Tara Evans has been robbing banks in partnership with her father since she was nine years old. (Child labor laws evidently do not apply in the bank-robbing industry.) At the ripe old age of 22, she now has thirteen years apprenticeship under her belt. That level of experience would look good on anyone's resume. But lately dear old Dad is beginning to wear on Tara's nerves. In the course of their recent hold-ups he's been blowing away an increasing number of innocent bystanders, and he seems to be taking more than passing relish in the killings. Tara is losing patience with her father's rapidly escalating level of violence.

Additionally, she is beginning to feel stirrings inside herself...stirrings connected with the condition of being 22 years of age and never having had a satisfactory lover. Along comes Max Williams, son of a small town sheriff. At 21, Max is more than ready to fly the coop and single-handedly take on the world, and he curiously lacks his father's rigid sense of law and order. So when Max and Tara meet, all of the expected sparks fly. They hit the road for California, and their ensuing adventures, if not strictly legal, are entertaining -- and given Max and Tara's somewhat skewed morality, are probably a perfectly natural way for the starry-eyed lovers to blow off their youthful steam.

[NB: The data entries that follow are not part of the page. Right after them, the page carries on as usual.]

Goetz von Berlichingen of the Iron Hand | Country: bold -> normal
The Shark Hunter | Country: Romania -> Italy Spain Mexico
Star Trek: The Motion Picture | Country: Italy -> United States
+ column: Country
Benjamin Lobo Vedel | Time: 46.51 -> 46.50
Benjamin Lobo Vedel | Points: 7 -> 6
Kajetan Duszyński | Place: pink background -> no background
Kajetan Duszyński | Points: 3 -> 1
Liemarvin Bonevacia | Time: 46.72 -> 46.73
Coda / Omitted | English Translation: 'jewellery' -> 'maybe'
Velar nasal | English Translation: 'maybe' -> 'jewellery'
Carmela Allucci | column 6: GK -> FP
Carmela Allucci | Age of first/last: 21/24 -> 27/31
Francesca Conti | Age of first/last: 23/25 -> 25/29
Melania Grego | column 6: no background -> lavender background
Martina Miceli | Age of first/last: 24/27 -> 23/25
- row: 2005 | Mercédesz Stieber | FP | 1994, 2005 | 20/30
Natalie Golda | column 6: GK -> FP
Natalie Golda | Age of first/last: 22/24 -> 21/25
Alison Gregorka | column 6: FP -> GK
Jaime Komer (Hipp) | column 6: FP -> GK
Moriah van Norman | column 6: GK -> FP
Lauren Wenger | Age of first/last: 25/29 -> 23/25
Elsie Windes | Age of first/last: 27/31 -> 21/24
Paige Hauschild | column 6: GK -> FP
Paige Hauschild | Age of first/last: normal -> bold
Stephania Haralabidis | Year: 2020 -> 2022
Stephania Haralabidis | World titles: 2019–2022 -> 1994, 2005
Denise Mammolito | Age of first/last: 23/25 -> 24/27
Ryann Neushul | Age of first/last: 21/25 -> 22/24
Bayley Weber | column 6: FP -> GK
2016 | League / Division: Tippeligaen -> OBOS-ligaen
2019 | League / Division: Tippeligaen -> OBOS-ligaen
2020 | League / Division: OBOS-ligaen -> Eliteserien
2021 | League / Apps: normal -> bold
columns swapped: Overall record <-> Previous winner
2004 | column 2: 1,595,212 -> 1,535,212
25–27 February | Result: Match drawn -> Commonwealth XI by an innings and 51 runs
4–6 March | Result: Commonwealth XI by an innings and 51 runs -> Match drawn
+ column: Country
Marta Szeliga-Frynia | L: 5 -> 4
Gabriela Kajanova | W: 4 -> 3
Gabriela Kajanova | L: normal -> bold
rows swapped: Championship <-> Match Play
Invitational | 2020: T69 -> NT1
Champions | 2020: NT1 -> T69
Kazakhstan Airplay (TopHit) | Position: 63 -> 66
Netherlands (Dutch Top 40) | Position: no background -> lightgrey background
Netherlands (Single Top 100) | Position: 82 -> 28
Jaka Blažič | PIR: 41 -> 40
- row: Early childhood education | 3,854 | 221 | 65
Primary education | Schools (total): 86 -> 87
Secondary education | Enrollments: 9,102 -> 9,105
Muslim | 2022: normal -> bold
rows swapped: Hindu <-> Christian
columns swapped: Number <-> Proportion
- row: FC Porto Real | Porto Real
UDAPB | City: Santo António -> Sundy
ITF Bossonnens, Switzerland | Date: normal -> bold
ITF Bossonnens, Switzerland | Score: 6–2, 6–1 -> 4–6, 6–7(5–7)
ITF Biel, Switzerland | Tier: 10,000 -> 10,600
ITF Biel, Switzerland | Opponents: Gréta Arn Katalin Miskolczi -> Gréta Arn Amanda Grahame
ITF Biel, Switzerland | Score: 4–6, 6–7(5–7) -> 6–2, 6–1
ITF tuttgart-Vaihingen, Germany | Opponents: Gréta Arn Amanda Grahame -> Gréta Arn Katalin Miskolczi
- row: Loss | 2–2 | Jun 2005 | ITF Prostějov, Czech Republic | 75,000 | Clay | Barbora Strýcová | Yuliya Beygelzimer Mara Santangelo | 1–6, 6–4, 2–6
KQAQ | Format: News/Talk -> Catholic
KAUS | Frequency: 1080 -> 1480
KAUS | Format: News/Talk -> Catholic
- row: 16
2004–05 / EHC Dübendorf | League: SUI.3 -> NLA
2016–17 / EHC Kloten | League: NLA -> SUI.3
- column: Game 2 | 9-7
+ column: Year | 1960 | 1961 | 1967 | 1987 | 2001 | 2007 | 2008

Unfortunately, Tara's daddy, Wyatt, is insanely jealous of any man in Tara's life and dogs the pair in close, manic pursuit. At the same time, the FBI is zeroing in on Wyatt. The extended chase that follows, frantic and seldom linear, comprises the best part of the story.

47 Rules of Highly Effective Bank Robbers is based on a cleverly cynical premise, and from the first page to the last the story never bogs down. There is just enough tension to keep the reader interested, and just enough humor to keep us from getting morbid. Best of all, the book is peopled with the sort of wonderfully eccentric characters that can only be drawn from real life: the would-be Elvis impersonator, the supercilious FBI agent, the half-crazed Vietnam vet who has dug a series of escape tunnels under his desert home, and the calmly efficient Navajo tracker. (Okay, I'll admit it rankled me just a bit that the tracker was saddled with a name like Running Bear. Having lived most of my life in the American Southwest, I have known Navajos with names such as Joseph Begay and Wendall Yazee and Lawrence Chee, but I have never heard of a Running Bear anywhere on the rez. But I quibble.)

47 Rules is a fabulous first novel from Troy Cook, and I, for one, will be watching for more from this author. I would recommend this book to anyone who has enjoyed the work of Elmore Leonard, Carl Hiaasen, or the Grand Master, John D. MacDonald.